## Materialization 101

An RDFS graph is a semantic multigraph, a collection of nodes with edges and labels, out of which there could be multiple outgoing edges from a single node.

The "semantic" part means that its nodes have _semantics_.

In order to understand the semantics of RDFS, we ought to first have a look at how the data really looks like.

Data-format wise, it is usually stored with the file extension `.nt`. It is a very simple format: one triple per line.

There are two parts of an RDFS graph.

The first is the _TBOX_, the ontology, the set of nodes that encodes the hierarchy of the graph:

```
(employee, rdf:type, Class)
(faculty, rdfs:subClassOf, employee)
(professor, rdfs:subClassOf, faculty)
(teaches, rdf:type, rdf:Property)
(lectures, rdfs:subPropertyOf, teaches)
(teaches, rdfs:domain, professor)
(course, rdf:type, Class)
(teaches, rdfs:range, course)
```

In this graph, we define that *employee* is a _Class_, *faculty* is a _type_ of *employee*, *professor* is a _subClass_ of *faculty*, *teaches* is a _type_ of _property_, *lectures* is a _subProperty_ of *teaches*, and that *teaches* is in the _domain_ of *professor*, alongside with *course*, a _Class_, is in the _range_ of *teaches*.

Next up there is the _ABOX_, which is where assertions about individuals based on the rules we've defined on the _TBOX_ are made.

```
(professor1, lectures, course1)
```

From this assertion, much implicit knowledge could be derived. For instance, `lecture` is a subclass of `teaches`, hence we can say that the professor teaches. `teaches` is in the domain of `professor`, so `professor1` must be a professor. 

Now, Materialization.

RDFS has a set of _entailment_ rules which dictate its _semantics_.

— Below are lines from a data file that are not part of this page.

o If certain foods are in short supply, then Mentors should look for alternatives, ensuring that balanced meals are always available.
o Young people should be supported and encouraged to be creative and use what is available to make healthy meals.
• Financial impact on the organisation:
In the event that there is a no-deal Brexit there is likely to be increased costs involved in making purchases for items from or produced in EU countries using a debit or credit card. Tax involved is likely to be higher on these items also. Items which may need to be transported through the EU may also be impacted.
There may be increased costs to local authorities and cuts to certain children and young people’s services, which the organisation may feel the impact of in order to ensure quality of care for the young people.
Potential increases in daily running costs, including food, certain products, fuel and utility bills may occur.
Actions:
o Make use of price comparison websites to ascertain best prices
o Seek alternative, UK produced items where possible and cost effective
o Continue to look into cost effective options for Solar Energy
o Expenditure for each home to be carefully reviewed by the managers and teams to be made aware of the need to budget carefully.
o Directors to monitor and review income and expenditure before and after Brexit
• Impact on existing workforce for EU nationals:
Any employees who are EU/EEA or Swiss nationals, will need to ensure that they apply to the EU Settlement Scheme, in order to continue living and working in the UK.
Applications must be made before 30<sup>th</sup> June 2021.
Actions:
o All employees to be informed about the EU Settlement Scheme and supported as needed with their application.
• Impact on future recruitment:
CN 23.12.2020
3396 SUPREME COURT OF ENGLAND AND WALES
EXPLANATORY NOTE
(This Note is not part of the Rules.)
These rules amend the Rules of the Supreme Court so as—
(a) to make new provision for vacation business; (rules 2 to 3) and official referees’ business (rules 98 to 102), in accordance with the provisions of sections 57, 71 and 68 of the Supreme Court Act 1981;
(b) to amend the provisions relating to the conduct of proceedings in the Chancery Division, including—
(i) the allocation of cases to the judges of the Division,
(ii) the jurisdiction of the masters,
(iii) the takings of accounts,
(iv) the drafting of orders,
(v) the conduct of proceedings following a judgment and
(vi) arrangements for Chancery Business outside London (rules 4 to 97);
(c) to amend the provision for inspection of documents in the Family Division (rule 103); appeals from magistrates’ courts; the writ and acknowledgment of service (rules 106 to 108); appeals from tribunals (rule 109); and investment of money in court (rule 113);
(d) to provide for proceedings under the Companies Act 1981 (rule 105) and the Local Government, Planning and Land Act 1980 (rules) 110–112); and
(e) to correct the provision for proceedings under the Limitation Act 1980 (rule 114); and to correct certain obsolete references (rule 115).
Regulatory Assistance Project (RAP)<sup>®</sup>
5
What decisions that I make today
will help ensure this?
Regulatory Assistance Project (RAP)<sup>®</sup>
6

Here are they(the ones that matter, for now):

```
:A(?y, rdf:type, ?x) :- :T(?a, rdfs:domain, ?x), :A(?y, ?a, ?z) . // 1
:A(?z, rdf:type, ?x) :- :T(?a, rdfs:range, ?x), :A(?y, ?a, ?z) . // 2
:T(?x, rdfs:subPropertyOf, ?z) :- :T(?x, rdfs:subPropertyOf, ?y), :T(?y, rdfs:subPropertyOf, ?z) . // 3
:T(?x, rdfs:subClassOf, ?z) :- :T(?x, rdfs:subClassOf, ?y), :T(?y, rdfs:subClassOf, ?z) . // 4
:A(?x, ?b, ?y) :- :T(?a, rdfs:subPropertyOf, ?b), :A(?x, ?a, ?y) . // 5
:A(?z, rdf:type, ?y) :- :T(?x, rdfs:subClassOf, ?y), :A(?z, rdf:type, ?x) . // 6
```

The way to read a rule is quite straightforward.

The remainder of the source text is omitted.